Dörr, çalışması için iki endeksi karşılaştırdı: S&P Global Dividend Aristocrats ve Nasdaq Global Buyback Achievers Endeksi. İlk endeks, yıllar içinde temettülerini sürekli artıran veya en azından koruyan şirketleri içeriyor. İkinci endeks ise, son on iki ayda hisselerinin en az yüzde 5'ini geri satın alan şirketleri içeriyor.
Alıcılar yüzde 4,4 puan öndeSonuçlar açık ara kazananı gösteriyor: Hisse geri alımları yıllık ortalama %10,5 getiri sağladı. Temettü stratejistleri ise yıllık sadece %6,1 getiri elde etti. Buna karşılık, küresel endeks endeksi MSCI ACWI, %9,5 ile iki strateji arasında kaldı.

Ancak, daha yüksek getiri elde etmek için yatırımcıların geri alım stratejileriyle biraz daha fazla oynaklığa katlanmaları gerekti. Oynaklık %16,9 iken, temettü stratejisi yalnızca %14,8 oranında gerçekleşti. İki yaklaşım, maksimum kayıp açısından birbirine daha yakındı: Geri alım stratejisi maksimum %34,8 kayıp verirken, Temettü Aristokratları %37,7 kayıp yaşadı.
Sektör ağırlığı fark yaratırPerformans farkı, farklı odak noktalarıyla açıklanmaktadır. Her iki strateji de finansal hisse senetlerine daha fazla vurgu yapmaktadır. Kamu hizmetleri ve gayrimenkul hisseleri de temettü ödeyenler arasında önemli bir yer tutmaktadır. Geri alım stratejileri ise endüstriyel ve tüketici hisselerine odaklanmaktadır.
Her iki stratejinin de BT sektörüne MSCI ACWI ile karşılaştırıldığında önemli ölçüde düşük ağırlık vermesi dikkat çekici. Muhteşem Yedili'den sadece Apple, birkaç ay boyunca Geri Alım Başarıcıları portföyünde yer aldı.
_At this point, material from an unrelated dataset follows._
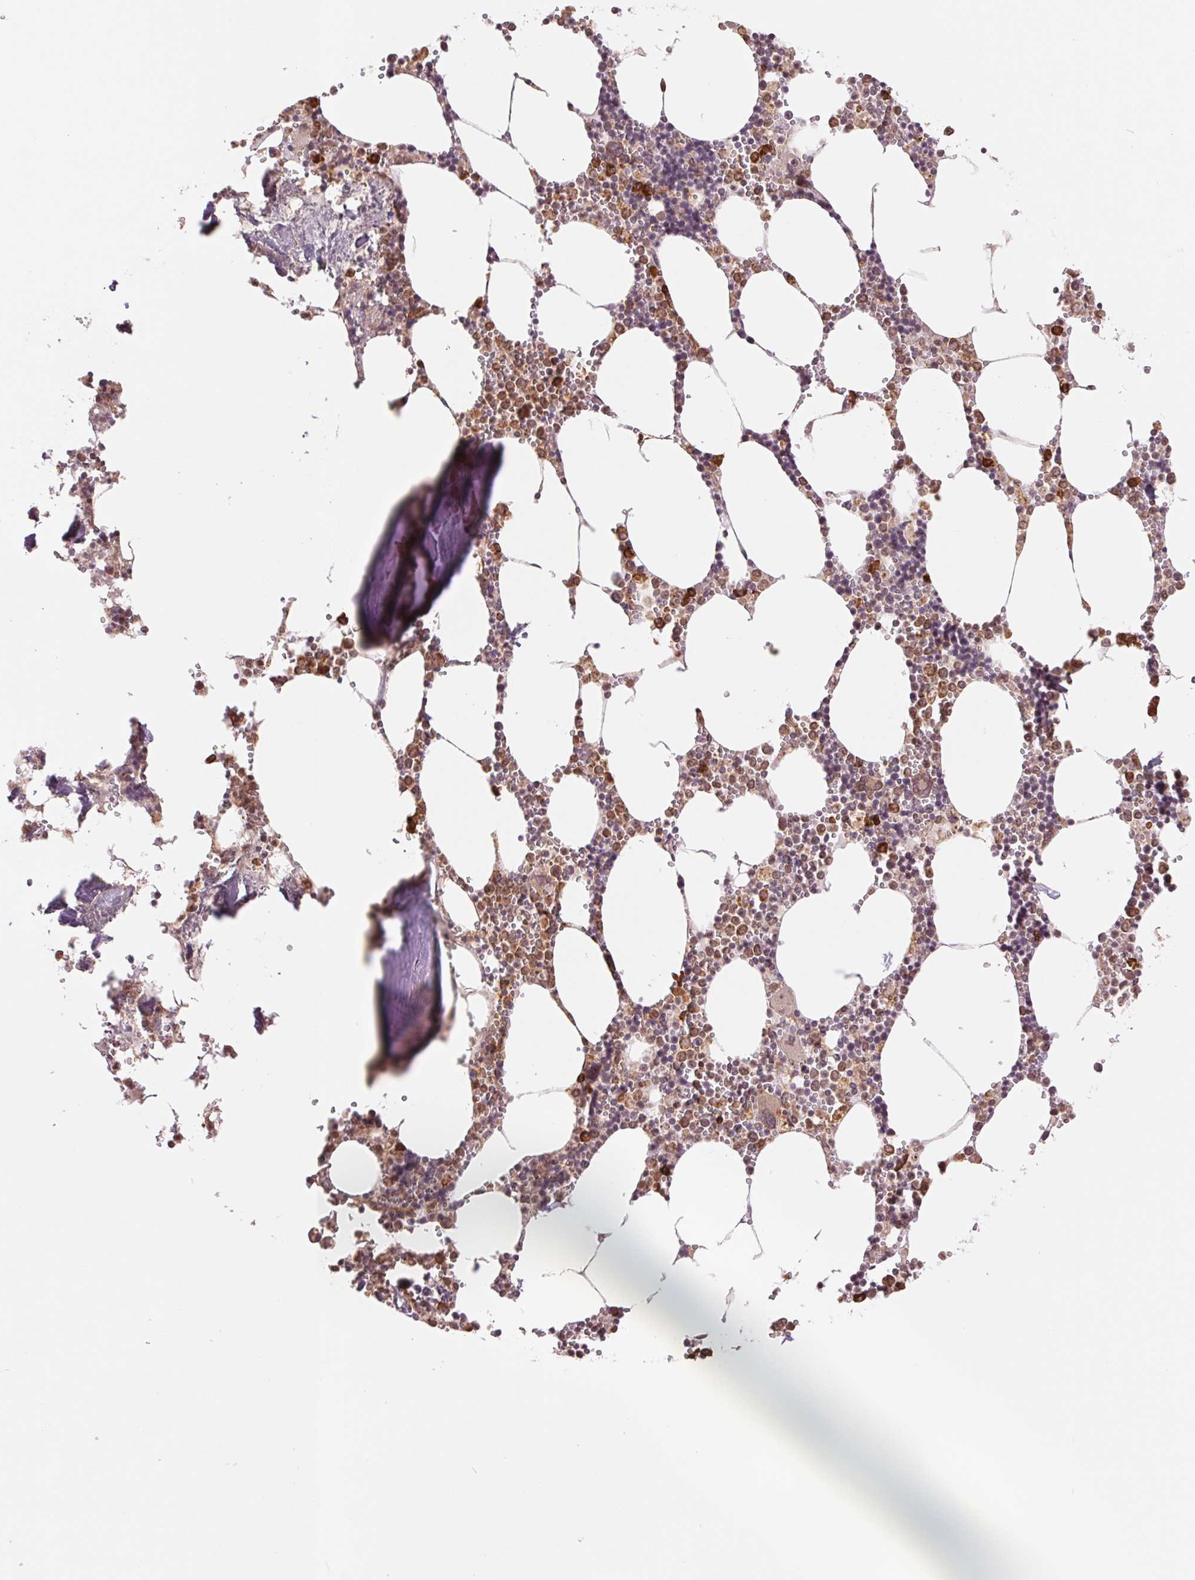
{"staining": {"intensity": "moderate", "quantity": "25%-75%", "location": "cytoplasmic/membranous"}, "tissue": "bone marrow", "cell_type": "Hematopoietic cells", "image_type": "normal", "snomed": [{"axis": "morphology", "description": "Normal tissue, NOS"}, {"axis": "topography", "description": "Bone marrow"}], "caption": "Hematopoietic cells exhibit medium levels of moderate cytoplasmic/membranous staining in about 25%-75% of cells in normal human bone marrow. (Brightfield microscopy of DAB IHC at high magnification).", "gene": "RPN1", "patient": {"sex": "male", "age": 54}}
İki yaklaşım bölgesel olarak da önemli ölçüde farklılık göstermektedir. Kuzey Amerika şirketleri, hisse geri alımlarında üçte ikilik bir oranla baskın bir performans sergileyerek, küresel MSCI ACWI'dan bile daha yüksek bir orana ulaşmıştır. Temettü ödeyen şirketler ise yüzde 50'nin biraz altında bir orana sahiptir.
Öte yandan, Temettü Aristokratlarının Avrupa'daki payı yaklaşık %30 ile geri alımların iki katıydı. Bunun bir nedeni, ABD şirketleri için kendi hisselerini geri almanın genellikle temettü ödemekten daha vergi açısından verimli olmasıdır.
Dörr'ün vardığı sonuç: Bireysel faktörlere odaklanmak isteyen herkes, bölgesel özelliklerini de göz önünde bulundurmalıdır. Bu, böyle bir stratejiyi genel portföye etkili bir şekilde entegre etmenin tek yoludur.